И Париж. Ей так шел Париж, куда она стала регулярно наезжать с конца семидесятых годов. Париж с его левым берегом, где еще можно было встретить в «Дё Маго» Жан-Поля Сартра или зайти напротив в бутик к Соне Рикель. Где можно было побывать на премьерах Антуана Витеза в Одеоне и Питера Брука в Буфф дю Нор, пошопинговать на Блошином рынке, назначить встречу на втором этаже в кафе «Флор» или в «Палитре» на Сен-Жермен. Париж интеллектуалов, художников, артистов, литераторов. Демидова не чувствовала себя там иностранкой, туристкой из Советского Союза. Легко могла сойти (и сходила!) за свою — парижанку в английских мужских ботинках от John Lobb, мешковатом пальто и круглых очках в роговой оправе, вроде тех, что носили студентки Сорбонны. Примеряла ли она западную жизнь на себя? Хотела ли в какой-то момент остаться? Ведь точно могла, особенно когда стала жить там подолгу, так что даже сама ходила покупать себе спички и соль.
— Нет, передо мной не стояло такого выбора, — говорит Алла Сергеевна, — ту парижскую жизнь с нашей тогдашней невозможно даже сравнивать. Какой смысл? Ну, это как море и суша. И в воде хорошо, да и на земле неплохо. В России меня всегда держал какой-то столп энергии, идущий сверху, включенность в культуру, в русский язык, в наше прошлое. Ничего этого во Франции я не чувствовала. Зато там была очень интересная, интенсивная жизнь, много красивых лиц вокруг. Потом все это куда-то делось, рассеялось, как дым. Многие, кого я знала, уже умерли, или съехали оттуда, или как-то совсем неинтересно состарились. Ничего не осталось от Парижа, который я любила. Теперь для меня это город мертвых. Мне незачем туда больше ехать. Да если честно, и не хочется совсем.
Но в 1975 году, когда Анатолий Эфрос начал репетировать на Таганке свой «Вишневый сад», слово «Париж» звенело и переливалось в устах Демидовой, как блаженная музыка сфер.
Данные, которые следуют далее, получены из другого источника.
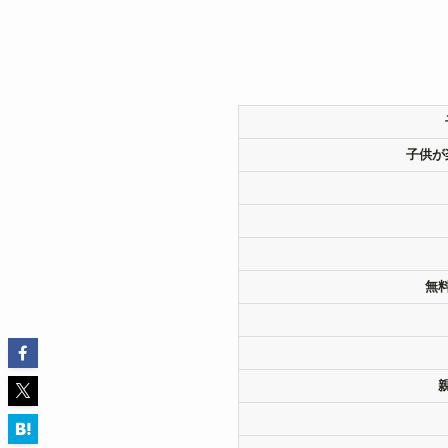
子供が
無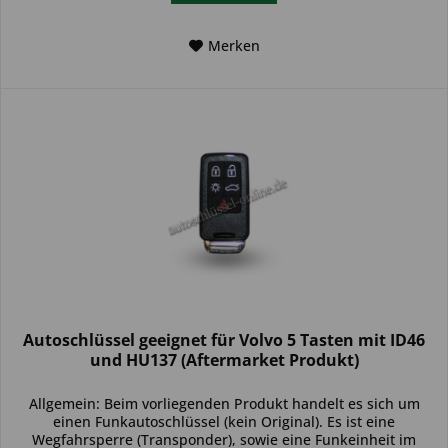
Merken
Autoschlüssel geeignet für Volvo 5 Tasten mit ID46
und HU137 (Aftermarket Produkt)
Allgemein: Beim vorliegenden Produkt handelt es sich um
einen Funkautoschlüssel (kein Original). Es ist eine
Wegfahrsperre (Transponder), sowie eine Funkeinheit im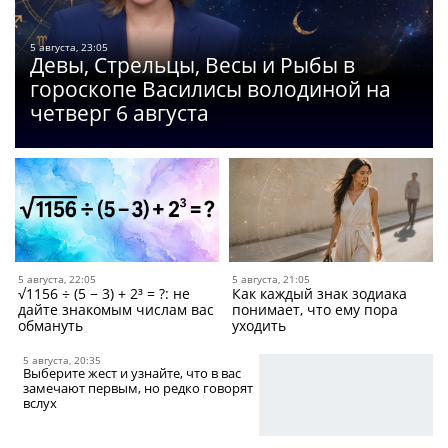
5 августа, 23:05
Девы, Стрельцы, Весы и Рыбы в
гороскопе Василисы володиной на
четверг 6 августа
5 августа, 22:05
5 августа, 21:05
√1156 ÷ (5 − 3) + 2³ = ?: не
Как каждый знак зодиака
дайте знакомым числам вас
понимает, что ему пора
обмануть
уходить
5 августа, 20:35
Выберите жест и узнайте, что в вас
замечают первым, но редко говорят
вслух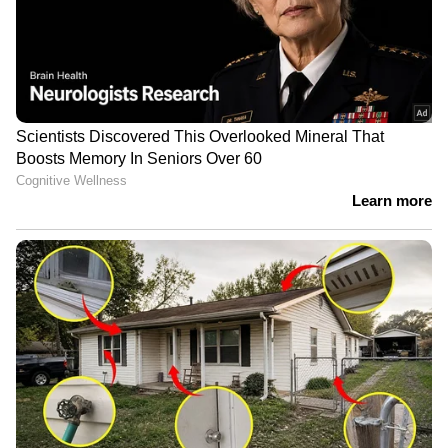
ബന്ദിയാക്കി ഫോണും പണവും
കവര്‍ന്ന സംഭവം; പ്രതികള്‍
പിടിയില്‍
ഏഴ് മാസം മുമ്പ് 20 പവൻ സ്വർണ്ണം
മോഷണം പോയ കേസിലെ
രണ്ടാമത്തെ പ്രതിയും പിടിയിൽ |
Theft | Arrest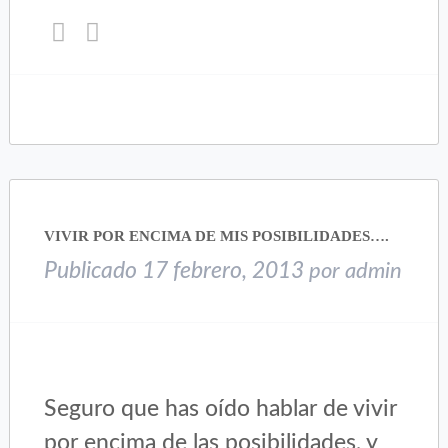
Haz
Haz
clic
clic
para
para
compartir
compartir
en
en
Twitter
Facebook
(Se
(Se
abre
abre
en
en
una
una
VIVIR POR ENCIMA DE MIS POSIBILIDADES….
ventana
ventana
nueva)
nueva)
Publicado
17 febrero, 2013
por
admin
Seguro que has oído hablar de vivir
por encima de las posibilidades, y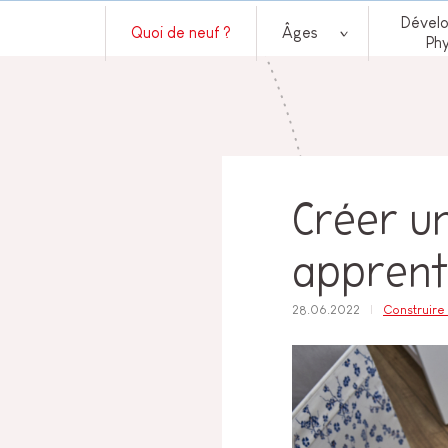
Dével
Quoi de neuf ?
Âges
Ph
Créer u
apprent
28.06.2022
Construire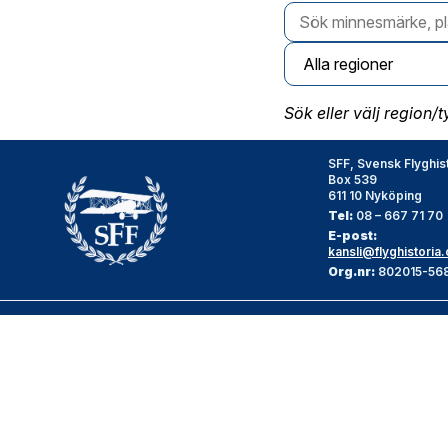
Sök eller välj region/
SFF, Svensk Flyghis
Box 539
611 10 Nyköping
Tel:
08 – 667 71 70
E-post:
kansli@flyghistoria.
Org.nr:
802015-56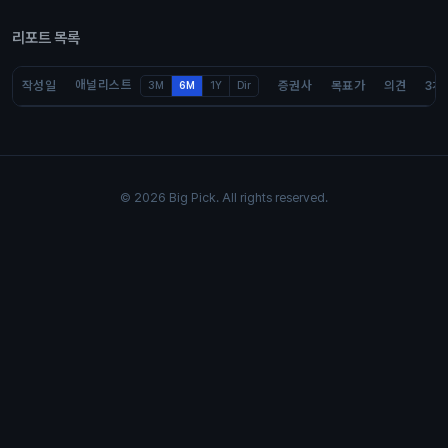
리포트 목록
애널리스트
작성일
증권사
목표가
의견
3개
3M
6M
1Y
Dir
© 2026 Big Pick. All rights reserved.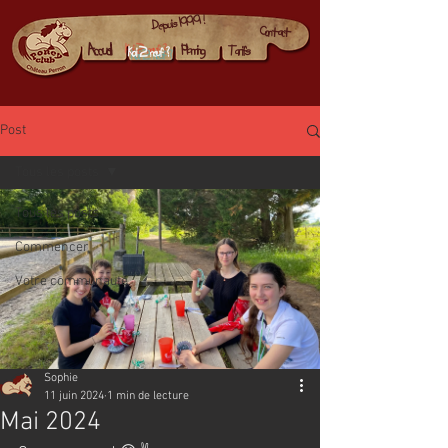
Depuis 1999 !
Contact
Accueil
Planning
Tarifs
Koi 2 neuf ?
Post
Tous les posts
Tous les posts
Commencer
Votre communauté
Sophie
11 juin 2024
1 min de lecture
Mai 2024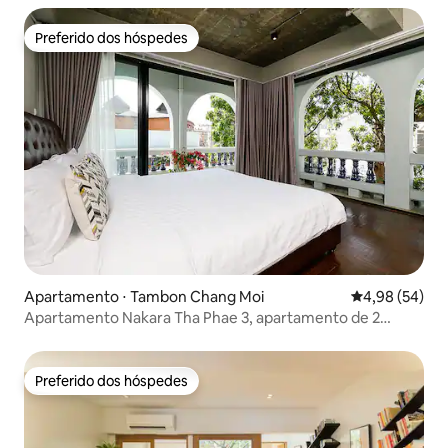
Preferido dos hóspedes
Preferido dos hóspedes
Apartamento ⋅ Tambon Chang Moi
4,98 de uma a
4,98 (54)
Apartamento Nakara Tha Phae 3, apartamento de 2
quartos no portão de Thapae
Preferido dos hóspedes
Preferido dos hóspedes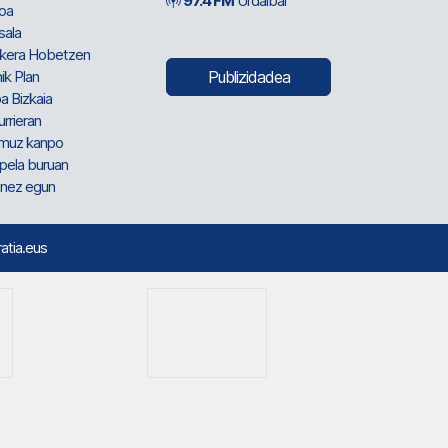
97.4 FM
Urdaibai
oa
sala
kera Hobetzen
ik Plan
Publizidadea
a Bizkaia
urrieran
muz kanpo
pela buruan
nez egun
ratia.eus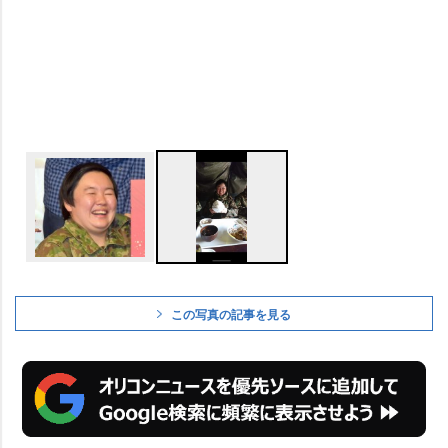
この写真の記事を見る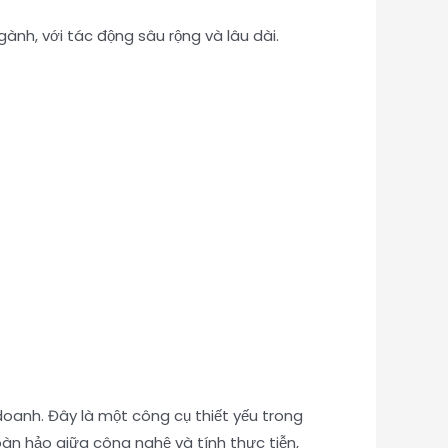
ành, với tác động sâu rộng và lâu dài.
h doanh. Đây là một công cụ thiết yếu trong
àn hảo giữa công nghệ và tính thực tiễn,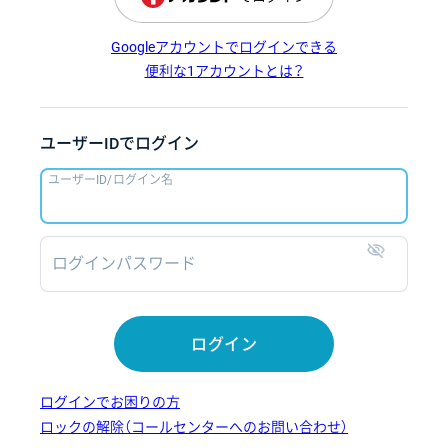
Googleアカウントでログインできる
便利な1アカウントとは？
ユーザーIDでログイン
ユーザーID/ログイン名
ログインパスワード
表示
ログイン
ログインでお困りの方
ロックの解除（コールセンターへのお問い合わせ）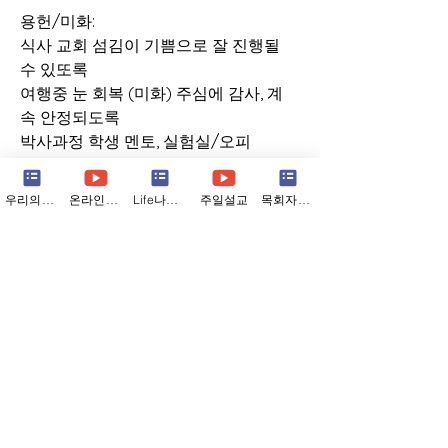
용헌/미화:
식사 교회 섬김이 기쁨으로 잘 진행될
수 있또록
여행중 눈 회복 (미화) 주심에 감사, 계
속 안정되도록
박사과정 학생 멘토, 실험실/오피
스 새 건물 이사 잘 진행되길
교회 섬김의 자리가 같이 나누어 지길
우리의소식
온라인예배
Life나눔지
주일설교
목회자칼럼
광열/은영
새학기 아이들 적응, 학업과 교우관계 인
도해 주시사
교회 시설 수리 (싱크/배관) 빠르게 해
결,
진용/지현:
프로젝트 그만두고 나서다음 프로젝트
를 하나님께서 열어주사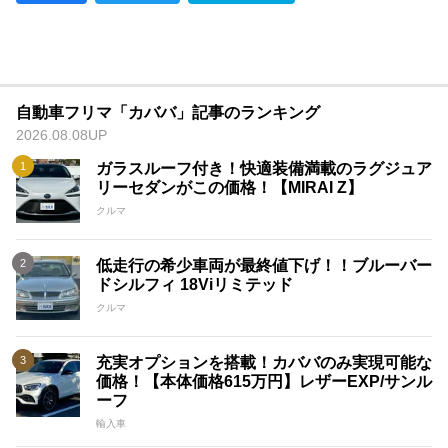
自動車フリマ「カババ」記事のランキング
2026.08.08UP
ガラスルーフ付き！快適装備満載のラグジュア
リーセダンがこの価格！【MIRAI Z】
クルマ
低走行の希少車両が最終値下げ！！ブルーバー
ドシルフィ 18Viリミテッド
クルマ
充実オプションを搭載！カババのみ実現可能な
価格！【本体価格615万円】レザーEXP/サンル
ーフ
輸入車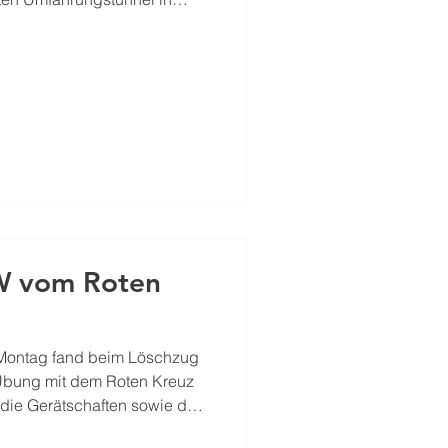
 zu nutzen. Brände in
als sogenannte
nnel in Straßwalchen und
rausforderung. Aufgrund der
nn Rauch und Hitze, die bei
 richtig entweichen,
en Si
W vom Roten
 Montag fand beim Löschzug
bung mit dem Roten Kreuz
, die Gerätschaften sowie das
portwagen (RTW) besser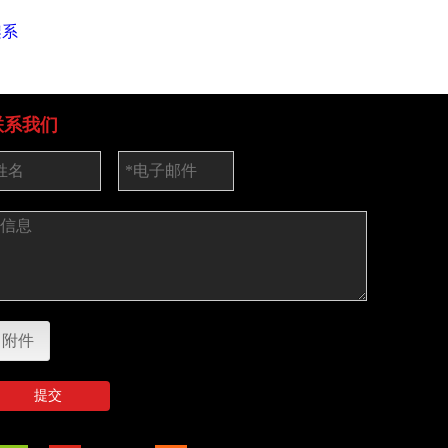
架系
镀锌的Cuplock脚手
热镀锌杯锁式脚手
杯锁脚手
架分类帐
架系统台架垂直
杯
联系我们
附件
提交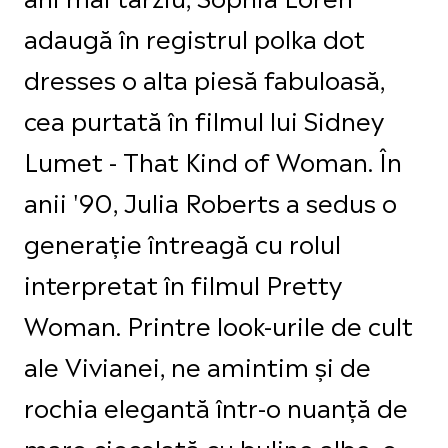
adaugă în registrul polka dot
dresses o alta piesă fabuloasă,
cea purtată în filmul lui Sidney
Lumet - That Kind of Woman. În
anii '90, Julia Roberts a sedus o
generație întreagă cu rolul
interpretat în filmul Pretty
Woman. Printre look-urile de cult
ale Vivianei, ne amintim și de
rochia elegantă într-o nuanță de
maro ciocolată cu buline albe, o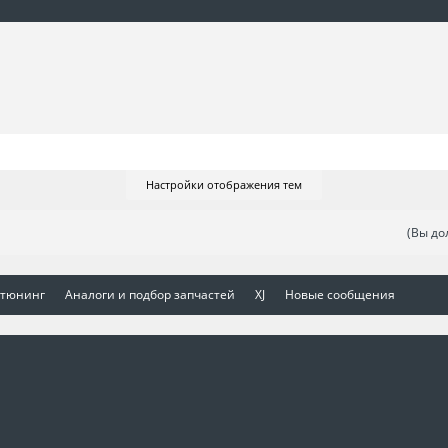
Настройки отображения тем
(Вы до
 тюнинг
Аналоги и подбор запчастей
XJ
Новые сообщения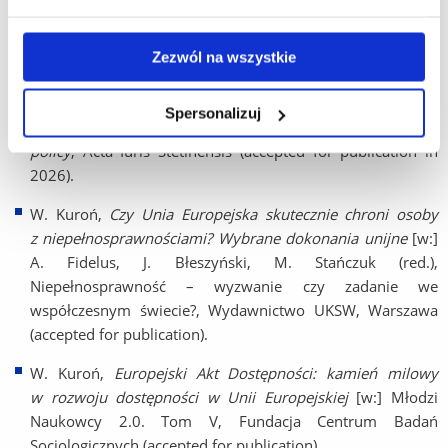
national institutions.
Zezwól na wszystkie
Publications:
W. Kuroń,
Traces of the medical and social models in
Spersonalizuj
disability definitions in international legislation and EU
policy
, Acta Iuris Stetinensis (accepted for publication in
2026).
W. Kuroń,
Czy Unia Europejska skutecznie chroni osoby
z niepełnosprawnościami? Wybrane dokonania unijne
[w:]
A. Fidelus, J. Błeszyński, M. Stańczuk (red.),
Niepełnosprawność – wyzwanie czy zadanie we
współczesnym świecie?, Wydawnictwo UKSW, Warszawa
(accepted for publication).
W. Kuroń,
Europejski Akt Dostępności: kamień milowy
w rozwoju dostępności w Unii Europejskiej
[w:] Młodzi
Naukowcy 2.0. Tom V, Fundacja Centrum Badań
Socjologicznych (accepted for publication).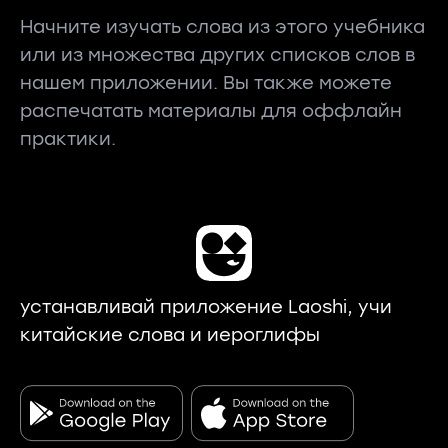
Начните изучать слова из этого учебника
или из множества других списков слов в
нашем приложении. Вы также можете
распечатать материалы для оффлайн
практики.
устанавливай приложение Laoshi, учи
китайские слова и иероглифы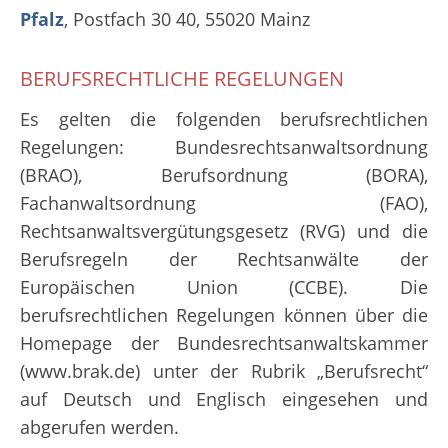
Pfalz
, Postfach 30 40, 55020 Mainz
BERUFSRECHTLICHE REGELUNGEN
Es gelten die folgenden berufsrechtlichen
Regelungen: Bundesrechtsanwaltsordnung
(BRAO), Berufsordnung (BORA),
Fachanwaltsordnung (FAO),
Rechtsanwaltsvergütungsgesetz (RVG) und die
Berufsregeln der Rechtsanwälte der
Europäischen Union (CCBE). Die
berufsrechtlichen Regelungen können über die
Homepage der Bundesrechtsanwaltskammer
(www.brak.de) unter der Rubrik „Berufsrecht“
auf Deutsch und Englisch eingesehen und
abgerufen werden.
Она была Раневской. Она продала дачу в Ментоне, чтобы расплатиться с долгами. Она рассталась с любовником, который ее обобрал и обманул. Она успела полетать на воздушном шаре и пожить в Париже на пятом этаже. После всего этого она спикировала на сцену Театра на Таганке, где ее взгляду открылся скорбный вид на сельское кладбище с покосившимися крестами и холмиками могил, припорошенных осыпающимся вишневым цветом. Но она ничуть не растерялась и даже, похоже, не слишком опечалилась, а, удобно устроившись в центре в старинном кресле, стала пить короткими глотками кофе. Потому что как же утром без кофе?
Такой Раневской наша сцена не знала. Мхатовская традиция предписывала играть ее пожилой ридикюльной барыней, томно оплакивающий свой вишневый сад. А у Демидовой получалась какая-то Ида Рубинштейн. Только не голая, как на портрете Серова, а облаченная в невесомые, развевающиеся шелка. Декадентка, русская парижанка, тайная морфинистка. Вся на взводе, на нерве. Успокоить ее мог только один человек на свете — Лопахин, которого играл Владимир Высоцкий.
У меня до сих пор в памяти его приятный, низкий баритон и участливые интонации опытного психиатра. Он тоже был в белом, и это еще больше усиливало его сходство с врачом. Как и полагалось по роли, он искренне хотел помочь ей, предлагал свои варианты спасения. Но это было не главным. Было видно, что его тянет к Раневской как к женщине, что она волнует его, что ему все время хочется быть рядом. Он все ждал от нее какого-то сигнала, знака, на который она никак не решалась, как-то внутренне застывая и отстраняясь от него, когда он слишком приближался, нарушая демаркационную линию, отделяющую госпожу от бывшего холопа. Им обоим мешал вишневый сад, маячивший у них за спиной, мешали люди, мельтешившие рядом.